Add this to the view, and if you’ve sorted by the sales, you should find the top 50 rows are all In the set, and the rest are Out.

Identify Unprofitable Products

We can use another set for this. Again create a set off of Product Name, call it Unprofitable Products, and on the Condition tab, set the condition so that the Sum of Profit is less than 0

Add this onto the view too.

Identify products that are both in the top 50 AND unprofitable

For this, we’re explicitly looking for the rows that are both In the Top 50 Products set and In the Unprofitable Products set.

We can use the Combined Set functionality to do this.

In the left hand data pane, select both the Top 50 Products and the Unprofitable Products sets (hold down ctrl to multi select), then right click and Create Combined Set.
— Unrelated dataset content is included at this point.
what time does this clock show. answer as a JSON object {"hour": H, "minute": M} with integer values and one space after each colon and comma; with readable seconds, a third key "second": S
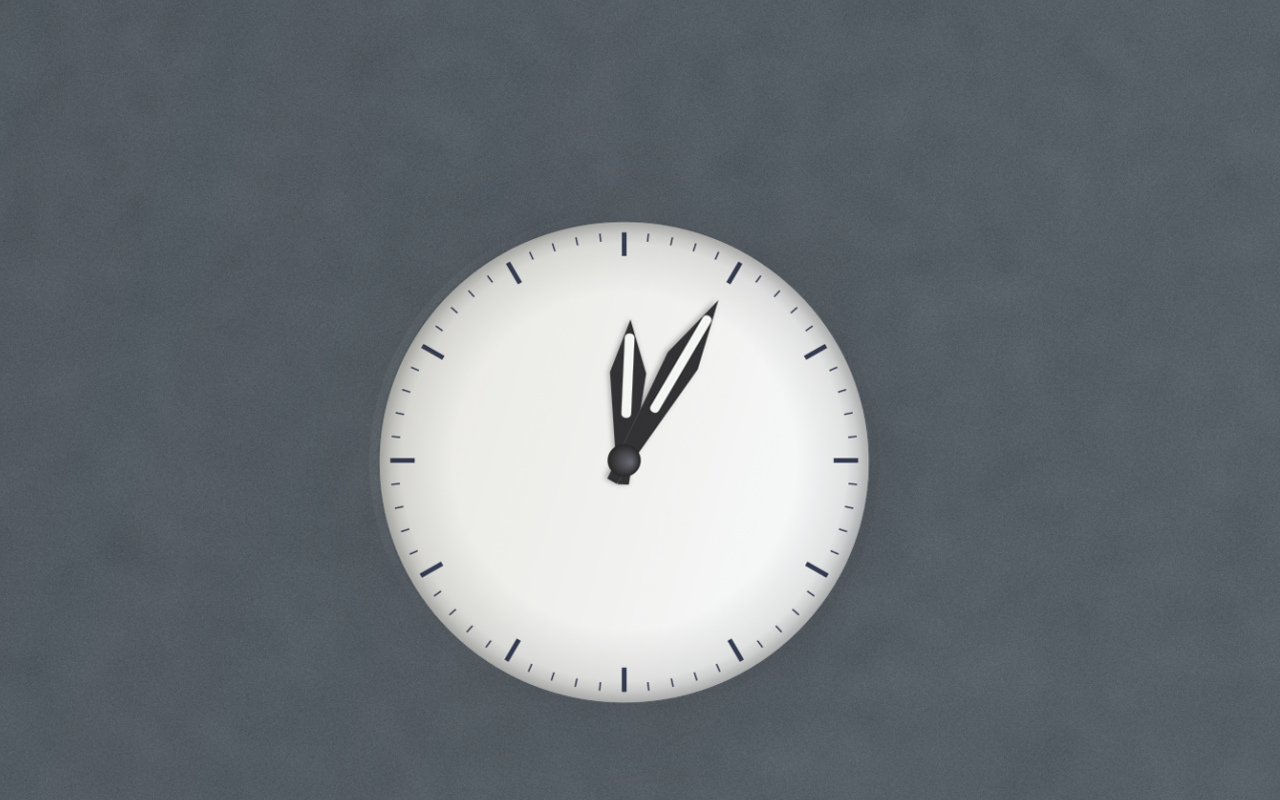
{"hour": 12, "minute": 5}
I called the set Products to Include, and select to combine the sets by including Shared members in both sets

If you then add this field to the Filter shelf, you will be left with just the 13 Products that match

This is the single filter field you can use as per Candra’s requirements.

Building the viz

To get the text to display to the left of the bar, you actually need to create a ‘fake’ bar chart.

• Add Products to Include to Filter
• Add Product Name to Rows
• On the Columns shelf, double click and type in MIN(1)
• Add Sales to Columns to the right of MIN(1)
• Sort by Sales descending

Against the MIN(1) marks card

• Change the Size to small
• Set the Opacity of the Colour to 0% and the border to None
• Add Product Name, Sub-Category and Category to the Label shelf and adjust accordingly, aligning left
• Increase the height of each row to make the text visible

On the Sales marks card

• Add Higher than Avg Customer to the Colour shelf and adjust
• Show mark labels
• Create a new field Profit Ratio : SUM([Profit])/SUM([Sales]) Format to % with 0dp and add to Tooltip
• Add Profit, and Customer Count by Product to Tooltip and adjust accordingly

Finally, uncheck Show Header against Product Name and MIN(1) and Sales and format the borders/gridlines etc. Add the title, then add to the dashboard.

All done (I hope…)! My published version is here.

Happy vizzin’! Stay Safe!

Donna